I also wanted to play with Matplotlib, so I made a nice plot of the actual runtimes, the lower the better. Note the log scale:

Runtime of each algorithm for each file size

Here’s the code in case you want to play with it: matplot.py; and my raw data: 1K.json, 1M.json, and 1G.json.

For small and medium files, XXH128 (xxhsum -H2) was the absolute fastest. For large files, CRC (cksum) and XXH128 have roughly the same performance, when you take into account the measurement errors.

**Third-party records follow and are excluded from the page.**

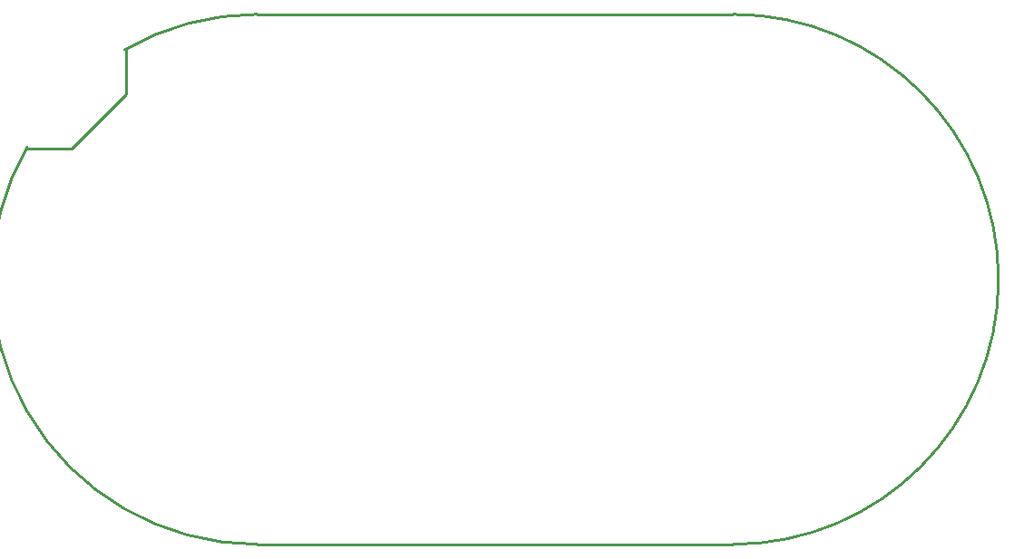
<source format=gbr>
G04 start of page 4 for group 2 idx 2 *
G04 Title: (unknown), outline *
G04 Creator: pcb 4.0.2 *
G04 CreationDate: Thu Apr 29 14:29:52 2021 UTC *
G04 For: petersen *
G04 Format: Gerber/RS-274X *
G04 PCB-Dimensions (mil): 4500.00 2500.00 *
G04 PCB-Coordinate-Origin: lower left *
%MOIN*%
%FSLAX25Y25*%
%LNOUTLINE*%
%ADD34C,0.0100*%
G54D34*X57000Y173000D02*X77000Y193000D01*
Y210000D01*
X57000Y173000D02*X40000D01*
X125000Y222500D02*X300000D01*
Y27500D02*X125000D01*
X125000Y222500D02*G75*G03X76250Y209437I0J-97500D01*G01*
X40563Y173750D02*G75*G03X125000Y27500I84437J-48750D01*G01*
X300000D02*G75*G03X300000Y222500I0J97500D01*G01*
M02*

</source>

The difference in runtime from 1 KiB to 1 MiB is way smaller than from 1 MiB to 1 GiB, even though each “step” is relatively the same (1024 times). My CPU has 16 MiB L3 cache, it can fit my small and medium testing data just fine (1 KiB even fits L1d) but not the large one, that one comes from the disk and took two orders of magnitude longer on all cases.

I’m very surprised about sha224sum and sha256sum: they were faster for 1 MiB than for 1 KiB files. I expected the larger the file size the longer it would take to compute the hash, but not for these two.

I’m disappointed at b2sum. I was using it all the time because I thought it would always outperform md5sum. But that’s not the case, their performance is similar when you compare only these two. Still, I prefer b2sum over md5sum: both are cryptographic hashes, but BLAKE2b is not broken.

The winner, to me, is xxhsum -H2 and that’s what I’ll be using from now on to check data integrity. It is the fastest in my tests and is available in most Linux distributions (and also in FreeBSD ports). It doesn’t give a cryptographically secure hash, but that is not needed for this use case: I want to check if the files were not corrupted, I’m not hashing passwords or anything like that.